With Strasburg gone, the Nationals have a fascinating decision to make: Do they try to add proven players and push through 2011, even if that means increasing payroll, or do they let players like Adam Dunn leave in free agency and circle back to a position of building for the future?
The Nationals are optimistic about their potential 2011 rotation even without Strasburg - they'll have Jordan Zimmermann, Yunesky Maya, John Lannan, Ross Detwiler, Jason Marquis and possibly Livan Hernandez and Chien-Ming Wang all in the mix for spots. But there's not an ace in that group, and Strasburg gave them that.
The Rangers' Cliff Lee is the top free agent on this year's market, and though sources close to the organization have said the Nationals would be interested in signing the left-hander, it's tough to imagine them competing with the Yankees, among Lee's other potential suitors, and handing a nine-figure contract to a 32-year-old pitcher.
But there could be several issues if the Nationals stand pat or retrench financially; they'd risk further frustrating a fanbase that has yet to see a winning team in six years in Washington. Strasburg is still also accruing service time next year, meaning he's a step closer to free agency. Even in the best-case scenario, he won't pitch 200 big-league innings for the first time until 2013, which is also the last year of third baseman Ryan Zimmerman's contract. The Nationals need to put a competitive team on the field in the near future, and they might not be able to wait until Strasburg is fully healthy to do that.
The Nationals, though, have been reluctant to dive into free agency unless there's a player that makes sense, and it's questionable whether they'll pursue a win-now approach for 2011.
"I don't see them going out and trying to find some front-line guy, some No. 1 free agent that lands out there.
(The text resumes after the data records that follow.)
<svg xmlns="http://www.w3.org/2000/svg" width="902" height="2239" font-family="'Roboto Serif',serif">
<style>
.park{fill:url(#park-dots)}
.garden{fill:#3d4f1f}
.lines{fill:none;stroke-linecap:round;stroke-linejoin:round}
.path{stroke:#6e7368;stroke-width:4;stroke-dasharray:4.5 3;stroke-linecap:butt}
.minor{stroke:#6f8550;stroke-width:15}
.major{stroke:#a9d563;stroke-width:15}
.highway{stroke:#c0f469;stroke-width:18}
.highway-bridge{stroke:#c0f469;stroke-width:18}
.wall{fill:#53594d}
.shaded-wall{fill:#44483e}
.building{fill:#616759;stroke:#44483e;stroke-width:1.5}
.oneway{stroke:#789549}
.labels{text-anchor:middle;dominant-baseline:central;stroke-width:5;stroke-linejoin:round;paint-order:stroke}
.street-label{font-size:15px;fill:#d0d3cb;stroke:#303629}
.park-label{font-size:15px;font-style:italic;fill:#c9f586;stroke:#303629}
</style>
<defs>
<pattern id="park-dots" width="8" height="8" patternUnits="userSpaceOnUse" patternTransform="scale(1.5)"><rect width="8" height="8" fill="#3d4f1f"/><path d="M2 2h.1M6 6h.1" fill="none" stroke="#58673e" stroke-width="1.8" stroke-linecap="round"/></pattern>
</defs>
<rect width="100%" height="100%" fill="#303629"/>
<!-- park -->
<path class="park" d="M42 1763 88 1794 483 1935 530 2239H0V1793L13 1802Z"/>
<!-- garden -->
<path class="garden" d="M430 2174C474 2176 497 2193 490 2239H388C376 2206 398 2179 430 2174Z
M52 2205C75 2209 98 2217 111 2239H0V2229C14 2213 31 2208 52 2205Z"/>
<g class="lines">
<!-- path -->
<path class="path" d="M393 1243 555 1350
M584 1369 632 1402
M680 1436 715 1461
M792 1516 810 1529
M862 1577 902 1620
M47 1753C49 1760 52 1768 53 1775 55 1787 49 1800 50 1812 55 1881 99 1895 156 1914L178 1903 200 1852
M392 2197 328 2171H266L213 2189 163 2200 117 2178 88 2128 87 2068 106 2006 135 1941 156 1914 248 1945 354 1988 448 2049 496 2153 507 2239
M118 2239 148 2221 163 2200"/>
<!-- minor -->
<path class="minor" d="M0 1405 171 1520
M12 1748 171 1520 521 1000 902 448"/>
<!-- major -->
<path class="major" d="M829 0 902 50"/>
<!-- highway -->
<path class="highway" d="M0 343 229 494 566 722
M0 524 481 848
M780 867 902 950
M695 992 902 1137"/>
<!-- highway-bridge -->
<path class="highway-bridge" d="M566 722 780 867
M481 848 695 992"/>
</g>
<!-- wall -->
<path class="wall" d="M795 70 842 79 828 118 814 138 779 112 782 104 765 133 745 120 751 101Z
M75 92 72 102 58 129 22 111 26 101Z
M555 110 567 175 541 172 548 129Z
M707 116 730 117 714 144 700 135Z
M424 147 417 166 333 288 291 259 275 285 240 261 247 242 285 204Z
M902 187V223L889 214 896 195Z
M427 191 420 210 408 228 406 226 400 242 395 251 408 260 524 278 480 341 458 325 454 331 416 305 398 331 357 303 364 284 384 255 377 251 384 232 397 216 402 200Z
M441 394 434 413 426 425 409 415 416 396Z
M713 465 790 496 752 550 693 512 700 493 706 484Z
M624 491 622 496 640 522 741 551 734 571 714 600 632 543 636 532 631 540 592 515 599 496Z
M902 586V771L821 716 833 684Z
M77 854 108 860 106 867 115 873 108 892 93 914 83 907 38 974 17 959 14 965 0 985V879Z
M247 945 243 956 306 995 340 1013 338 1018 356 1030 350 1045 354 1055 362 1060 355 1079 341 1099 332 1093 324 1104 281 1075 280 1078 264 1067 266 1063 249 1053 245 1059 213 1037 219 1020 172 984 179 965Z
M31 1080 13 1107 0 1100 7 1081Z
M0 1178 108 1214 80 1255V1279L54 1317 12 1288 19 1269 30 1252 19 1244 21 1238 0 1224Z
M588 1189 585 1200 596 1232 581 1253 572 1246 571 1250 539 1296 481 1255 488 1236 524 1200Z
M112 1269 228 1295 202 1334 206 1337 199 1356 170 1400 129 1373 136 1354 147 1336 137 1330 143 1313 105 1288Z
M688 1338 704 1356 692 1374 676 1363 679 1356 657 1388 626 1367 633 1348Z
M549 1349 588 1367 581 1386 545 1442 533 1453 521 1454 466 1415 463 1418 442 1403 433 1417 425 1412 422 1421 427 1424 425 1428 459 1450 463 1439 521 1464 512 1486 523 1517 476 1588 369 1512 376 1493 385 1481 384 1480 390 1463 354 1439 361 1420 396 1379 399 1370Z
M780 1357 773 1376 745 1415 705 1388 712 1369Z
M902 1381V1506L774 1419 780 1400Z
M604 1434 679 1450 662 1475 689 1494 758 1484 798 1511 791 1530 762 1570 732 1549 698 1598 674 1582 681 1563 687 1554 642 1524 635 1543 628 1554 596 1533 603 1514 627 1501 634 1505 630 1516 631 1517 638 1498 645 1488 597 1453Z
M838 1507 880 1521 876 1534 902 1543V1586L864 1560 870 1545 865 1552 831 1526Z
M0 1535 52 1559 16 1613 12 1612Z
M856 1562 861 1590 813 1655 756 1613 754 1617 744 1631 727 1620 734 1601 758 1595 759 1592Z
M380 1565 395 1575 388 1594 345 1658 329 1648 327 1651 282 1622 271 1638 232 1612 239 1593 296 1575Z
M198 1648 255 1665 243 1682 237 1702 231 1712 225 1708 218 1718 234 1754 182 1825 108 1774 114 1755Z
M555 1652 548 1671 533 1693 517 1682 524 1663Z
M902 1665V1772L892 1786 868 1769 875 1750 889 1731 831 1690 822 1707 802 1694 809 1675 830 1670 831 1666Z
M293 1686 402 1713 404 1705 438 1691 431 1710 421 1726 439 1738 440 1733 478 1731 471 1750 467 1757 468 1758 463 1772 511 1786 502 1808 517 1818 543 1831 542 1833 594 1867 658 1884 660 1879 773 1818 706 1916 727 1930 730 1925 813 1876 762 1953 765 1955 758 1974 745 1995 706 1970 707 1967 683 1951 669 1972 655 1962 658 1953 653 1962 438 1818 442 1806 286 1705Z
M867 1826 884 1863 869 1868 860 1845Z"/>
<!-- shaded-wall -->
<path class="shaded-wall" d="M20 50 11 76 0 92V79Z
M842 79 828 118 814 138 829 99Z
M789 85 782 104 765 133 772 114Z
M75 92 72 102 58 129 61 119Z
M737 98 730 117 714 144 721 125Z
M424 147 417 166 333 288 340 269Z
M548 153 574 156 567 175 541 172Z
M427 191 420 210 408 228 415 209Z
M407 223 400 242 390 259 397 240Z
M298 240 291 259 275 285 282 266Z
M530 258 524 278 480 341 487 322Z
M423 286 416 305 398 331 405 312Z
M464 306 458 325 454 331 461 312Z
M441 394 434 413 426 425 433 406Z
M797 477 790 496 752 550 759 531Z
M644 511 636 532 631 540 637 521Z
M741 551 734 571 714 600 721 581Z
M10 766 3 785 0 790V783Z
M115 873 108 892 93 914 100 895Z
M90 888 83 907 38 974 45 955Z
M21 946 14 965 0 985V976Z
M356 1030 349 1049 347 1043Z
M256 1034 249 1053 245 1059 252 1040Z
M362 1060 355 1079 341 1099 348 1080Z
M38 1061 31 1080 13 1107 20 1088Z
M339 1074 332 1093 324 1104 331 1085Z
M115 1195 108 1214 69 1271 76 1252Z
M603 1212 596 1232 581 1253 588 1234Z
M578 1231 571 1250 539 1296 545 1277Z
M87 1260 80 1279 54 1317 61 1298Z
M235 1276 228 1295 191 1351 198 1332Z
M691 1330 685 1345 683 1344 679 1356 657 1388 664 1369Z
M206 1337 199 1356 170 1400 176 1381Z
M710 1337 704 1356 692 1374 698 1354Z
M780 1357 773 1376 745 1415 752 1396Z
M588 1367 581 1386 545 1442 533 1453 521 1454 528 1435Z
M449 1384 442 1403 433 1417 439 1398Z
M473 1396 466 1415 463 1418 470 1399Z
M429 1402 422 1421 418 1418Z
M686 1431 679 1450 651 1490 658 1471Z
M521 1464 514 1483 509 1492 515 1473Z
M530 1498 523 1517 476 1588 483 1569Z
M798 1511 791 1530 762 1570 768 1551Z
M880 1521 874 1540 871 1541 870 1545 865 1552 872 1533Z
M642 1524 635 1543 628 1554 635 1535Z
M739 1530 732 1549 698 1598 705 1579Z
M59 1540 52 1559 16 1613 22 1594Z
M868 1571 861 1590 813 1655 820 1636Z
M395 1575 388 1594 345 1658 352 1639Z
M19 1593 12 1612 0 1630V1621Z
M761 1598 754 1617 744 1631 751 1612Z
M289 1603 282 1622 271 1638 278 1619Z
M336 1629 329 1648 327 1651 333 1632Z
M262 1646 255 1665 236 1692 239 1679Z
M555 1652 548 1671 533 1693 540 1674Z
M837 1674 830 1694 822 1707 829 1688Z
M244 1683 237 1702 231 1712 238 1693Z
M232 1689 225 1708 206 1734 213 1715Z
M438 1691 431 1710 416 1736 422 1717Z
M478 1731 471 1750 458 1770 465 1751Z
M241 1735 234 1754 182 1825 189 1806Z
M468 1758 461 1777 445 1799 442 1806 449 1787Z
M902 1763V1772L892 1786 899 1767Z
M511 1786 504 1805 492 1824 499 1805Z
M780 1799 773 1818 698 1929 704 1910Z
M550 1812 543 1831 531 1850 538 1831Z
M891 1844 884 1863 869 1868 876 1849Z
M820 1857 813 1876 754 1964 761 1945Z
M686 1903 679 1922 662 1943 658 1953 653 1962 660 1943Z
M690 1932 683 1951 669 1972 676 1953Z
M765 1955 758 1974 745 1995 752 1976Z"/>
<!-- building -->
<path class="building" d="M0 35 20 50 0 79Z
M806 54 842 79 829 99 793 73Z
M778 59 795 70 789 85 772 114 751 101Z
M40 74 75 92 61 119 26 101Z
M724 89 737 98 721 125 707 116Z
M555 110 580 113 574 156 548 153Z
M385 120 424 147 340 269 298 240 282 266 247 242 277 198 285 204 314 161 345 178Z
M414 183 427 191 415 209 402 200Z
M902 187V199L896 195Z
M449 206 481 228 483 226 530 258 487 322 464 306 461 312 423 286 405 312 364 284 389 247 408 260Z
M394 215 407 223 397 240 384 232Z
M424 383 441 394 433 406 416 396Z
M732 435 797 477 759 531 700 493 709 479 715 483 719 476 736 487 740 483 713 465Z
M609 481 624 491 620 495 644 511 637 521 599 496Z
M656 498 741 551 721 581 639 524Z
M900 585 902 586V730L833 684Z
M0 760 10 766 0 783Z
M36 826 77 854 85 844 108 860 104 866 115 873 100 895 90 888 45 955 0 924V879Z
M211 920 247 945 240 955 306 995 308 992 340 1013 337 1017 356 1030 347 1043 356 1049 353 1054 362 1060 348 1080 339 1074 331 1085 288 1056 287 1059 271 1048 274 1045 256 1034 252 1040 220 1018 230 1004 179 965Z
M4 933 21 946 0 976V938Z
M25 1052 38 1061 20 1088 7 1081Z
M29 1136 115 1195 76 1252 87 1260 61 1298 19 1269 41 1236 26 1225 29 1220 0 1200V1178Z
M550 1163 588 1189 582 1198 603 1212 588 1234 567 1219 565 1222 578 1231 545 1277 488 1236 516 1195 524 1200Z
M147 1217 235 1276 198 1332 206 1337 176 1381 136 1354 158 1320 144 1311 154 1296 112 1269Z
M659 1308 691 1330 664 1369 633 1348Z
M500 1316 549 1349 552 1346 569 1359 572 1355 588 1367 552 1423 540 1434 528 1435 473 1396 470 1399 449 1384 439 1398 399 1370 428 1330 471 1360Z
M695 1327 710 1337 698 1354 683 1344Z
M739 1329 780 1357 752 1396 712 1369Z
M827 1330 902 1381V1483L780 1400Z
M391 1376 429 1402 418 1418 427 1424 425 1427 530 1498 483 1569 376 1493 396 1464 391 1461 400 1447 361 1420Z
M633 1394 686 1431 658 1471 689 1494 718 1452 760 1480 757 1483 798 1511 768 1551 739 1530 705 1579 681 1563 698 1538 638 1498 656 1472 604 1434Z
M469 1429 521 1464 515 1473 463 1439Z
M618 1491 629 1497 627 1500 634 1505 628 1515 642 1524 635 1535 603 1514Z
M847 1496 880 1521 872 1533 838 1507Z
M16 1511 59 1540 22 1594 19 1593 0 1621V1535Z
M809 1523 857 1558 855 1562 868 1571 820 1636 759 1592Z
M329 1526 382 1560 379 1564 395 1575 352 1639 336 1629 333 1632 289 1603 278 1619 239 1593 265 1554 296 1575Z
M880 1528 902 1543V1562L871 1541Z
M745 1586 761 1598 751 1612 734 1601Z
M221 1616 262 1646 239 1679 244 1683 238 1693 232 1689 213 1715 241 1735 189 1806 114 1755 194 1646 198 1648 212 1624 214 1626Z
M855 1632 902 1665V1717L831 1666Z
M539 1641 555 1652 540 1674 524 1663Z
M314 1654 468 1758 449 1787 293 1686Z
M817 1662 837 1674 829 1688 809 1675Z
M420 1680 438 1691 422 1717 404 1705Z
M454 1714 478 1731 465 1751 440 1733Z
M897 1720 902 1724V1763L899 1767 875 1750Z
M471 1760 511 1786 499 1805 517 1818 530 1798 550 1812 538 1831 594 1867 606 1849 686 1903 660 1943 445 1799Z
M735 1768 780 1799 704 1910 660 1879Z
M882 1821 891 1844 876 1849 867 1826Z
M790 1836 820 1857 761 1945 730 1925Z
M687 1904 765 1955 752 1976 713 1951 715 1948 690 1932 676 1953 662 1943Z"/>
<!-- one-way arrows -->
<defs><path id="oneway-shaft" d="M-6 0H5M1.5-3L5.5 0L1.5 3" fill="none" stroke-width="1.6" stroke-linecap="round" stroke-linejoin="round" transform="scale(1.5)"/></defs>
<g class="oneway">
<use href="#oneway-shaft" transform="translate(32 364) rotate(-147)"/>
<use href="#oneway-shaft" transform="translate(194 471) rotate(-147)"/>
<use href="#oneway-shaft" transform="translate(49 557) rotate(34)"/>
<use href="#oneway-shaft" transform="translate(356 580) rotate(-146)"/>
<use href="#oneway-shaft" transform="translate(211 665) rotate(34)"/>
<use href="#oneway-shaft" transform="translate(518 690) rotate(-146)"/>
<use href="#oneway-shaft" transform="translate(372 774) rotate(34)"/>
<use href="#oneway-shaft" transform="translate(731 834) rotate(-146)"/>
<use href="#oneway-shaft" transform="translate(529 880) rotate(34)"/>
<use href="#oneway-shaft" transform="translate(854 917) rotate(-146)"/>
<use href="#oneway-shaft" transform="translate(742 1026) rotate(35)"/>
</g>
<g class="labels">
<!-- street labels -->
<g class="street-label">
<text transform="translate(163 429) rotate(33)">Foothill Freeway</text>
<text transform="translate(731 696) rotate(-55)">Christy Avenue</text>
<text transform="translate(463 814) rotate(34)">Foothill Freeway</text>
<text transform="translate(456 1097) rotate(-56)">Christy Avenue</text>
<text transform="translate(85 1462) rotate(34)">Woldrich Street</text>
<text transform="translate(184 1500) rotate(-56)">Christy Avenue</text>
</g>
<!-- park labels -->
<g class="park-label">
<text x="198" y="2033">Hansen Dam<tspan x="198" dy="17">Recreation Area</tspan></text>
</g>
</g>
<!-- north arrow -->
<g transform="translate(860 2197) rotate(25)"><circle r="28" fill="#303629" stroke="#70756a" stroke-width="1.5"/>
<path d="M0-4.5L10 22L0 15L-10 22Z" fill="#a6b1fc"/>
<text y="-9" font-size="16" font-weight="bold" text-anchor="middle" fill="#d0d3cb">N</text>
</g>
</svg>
I don't see the Nationals competing for Cliff Lee this offseason. It doesn't strike me as beneficial at this point," Brown said. "I think they're in a precarious position to say, 'Let's go out and get a free agent for attendance.' Winning is the thing. That's what (team president) Stan (Kasten)'s always said. And I don't see them going out and adding a free agent for attendance. It just doesn't make sense with the model."